== Given data
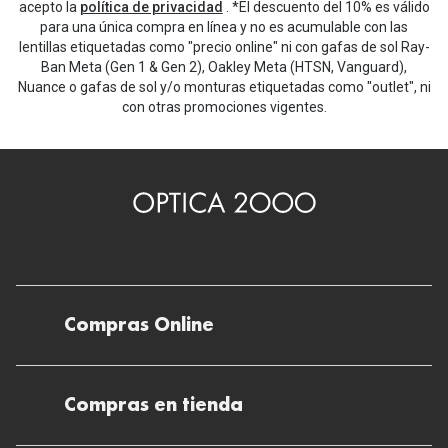
acepto la
política de privacidad
. *El descuento del 10% es válido
para una única compra en línea y no es acumulable con las
lentillas etiquetadas como "precio online" ni con gafas de sol Ray-
Ban Meta (Gen 1 & Gen 2), Oakley Meta (HTSN, Vanguard),
Nuance o gafas de sol y/o monturas etiquetadas como "outlet", ni
con otras promociones vigentes.
Compras Online
Envíos
Compras en tienda
Devoluciones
====
• Directions for this task:
Extract every line of text from the data above, word for word and in the same order, leaving out the pictures.

• Written response:
acepto la
política de privacidad
. *El descuento del 10% es válido
para una única compra en línea y no es acumulable con las
lentillas etiquetadas como "precio online" ni con gafas de sol Ray-
Ban Meta (Gen 1 & Gen 2), Oakley Meta (HTSN, Vanguard),
Nuance o gafas de sol y/o monturas etiquetadas como "outlet", ni
con otras promociones vigentes.
Compras Online
Envíos
Compras en tienda
Devoluciones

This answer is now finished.